Wednesday, September 17, 2008

He's a Caaaaaniac, CAAAAAANIAC!

It's a little weird how much of my relationship with Fred revolved around chicken.

The night after I had discussed the chicken wings incident with Fred, we went to Raising Canes. Since Fred had already eaten one dinner and I am hardly the type of girl who can pack a continuous stream of chicken wings for three hours (sorry, I love my size 2 ass too much), we decieded to split a Caniac (which I paid for).

For those of you out of the loop, this includes 6 chicken fingers, some fries and two pieces of toast (this is important).

Well, since Fred was too busying blowing on a conch shell (insert phallic reference here), I went ahead and seperated the chicken fingers, removing three for myself. Well, this did not go over well. He threw a hissy fit (seriously, a fucking hissy fit) that I was trying to eat his food.

Um, wow. Didn't know he was so protective over it (just kidding, his fat ass and matching beer gut was a dead giveaway that he never let one morsel of food escape his claws).

Also, as a math major, he really should have realized that removing three chicken fingers from a six chicken finger meal is, in fact, taking half of it. But apparently he was blinded by the idea of being potentially denied a chicken finger.

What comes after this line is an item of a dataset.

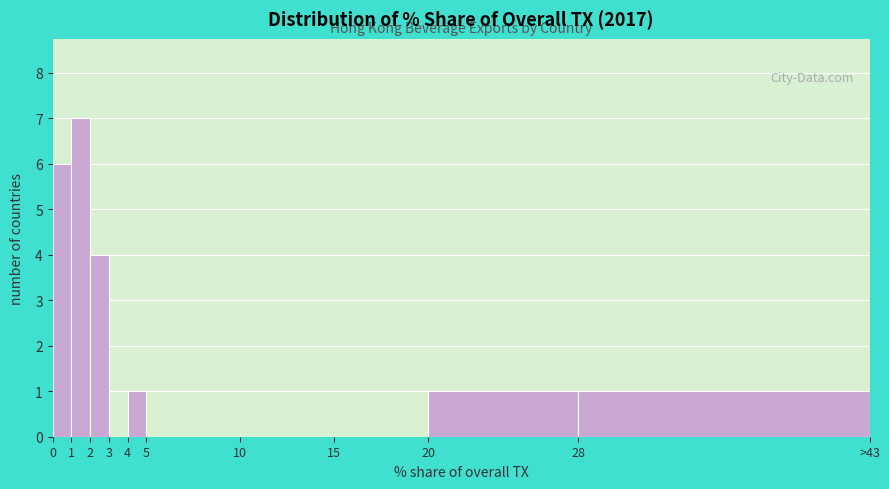

Reading left to right, extract all data points from this chart.

0=6	1=7	2=4	3=0	4=1	5=0	10=0	15=0	20=1	28=1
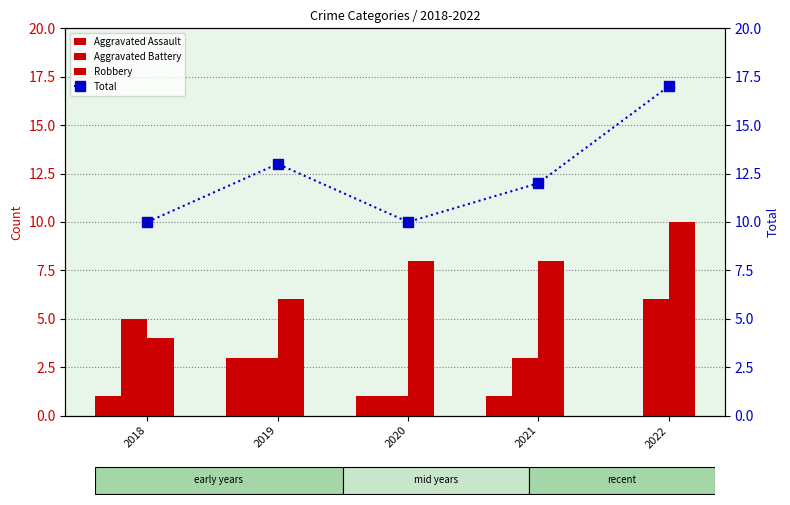

List the series in order of their peak value, lowest first.

Aggravated Assault, Aggravated Battery, Robbery, Total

In his fit, he claimed that I was trying to take his food from him. Apparently he believed this to be an ongoing problem. This was weird to me because we were about the same height, but I was half his weight. He was clearly not missing out on any food.

Anyway, I finally got my act together and and dumped him after this...I just wish I hadn't taken him back a few weeks later. D'oh!

Monday, September 08, 2008

Gotta Go Right Now

As a child, I didn't have the best coordination. I never could hold my pencil correctly and I tied my shoes the weird way (two loops instead of one). Not to mention, both my knees are covered in scars from the zillions of nasty spills I took. I'd like to say that this is one of those things that improved with age, but that would be well not true.

I'm as clumsy now as ever and on any given day, I 'm certain to have at least one knee bruised from tripping on the curb (Seriously, its like watching an episode of when curbs attack). I am completely clumsy, uncoordinated and awkward. This is an unchangeable part of who I am and I accept it but it has resulted in some interesting situations.

For example, I was home from college for spring break one year, while Shrek remained at school. I took this opportunity to spend time with my family and my high school friends.

One night, we were playing drinking board games -- girls vs. boys with the girls' team totally dominating at Simpsons Battle of the Sexes but after several beers, I needed a bathroom break.

I was really in a hurry and somehow in the process of trying to get my belt undone, I managed to jam it really badly. It had one of those slidey buckle things like an old boy scout belt and I managed to slip part of it out of where it was supposed to be and I could not get the thing undone. After unsuccessful attempts, I realized I needed assistance.

I snuck back out and pulled my friend to the side to see if she could get it unjammed. After a few minutes of pulling, she was unable to get it to budge. I discreetly pulled another girl to the side who was also unable to get it undone.

At this point I was in pain I gave up and asked a guy. This was incredibly embarrassing and awkward at the time, but he was able to get my belt off.

The next day, Shrek called and I mentioned what I had been up to over the past couple of days including the belt story which after the fact just seemed really funny to me.

Shrek did not see the humor in the situation. In fact, he spent the next 15 minutes screaming into the phone about what a slut I was.

At least that's what I think he screamed about the whole time. I put the phone down after five minutes to go get a drink of water and when I came back, he was still carrying on. I explained that it wasn't like I asked him to take my pants off -- I just needed someone to assist with my belt so I would not have to piss myself. But this point was lost on him.

Apparently not peeing my pants makes me a slut. But, according to him, my Vineyard Vines tote bag, Rainbow flip-flops and hairbands also made me a slut. I don't think that word means what he thinks it means.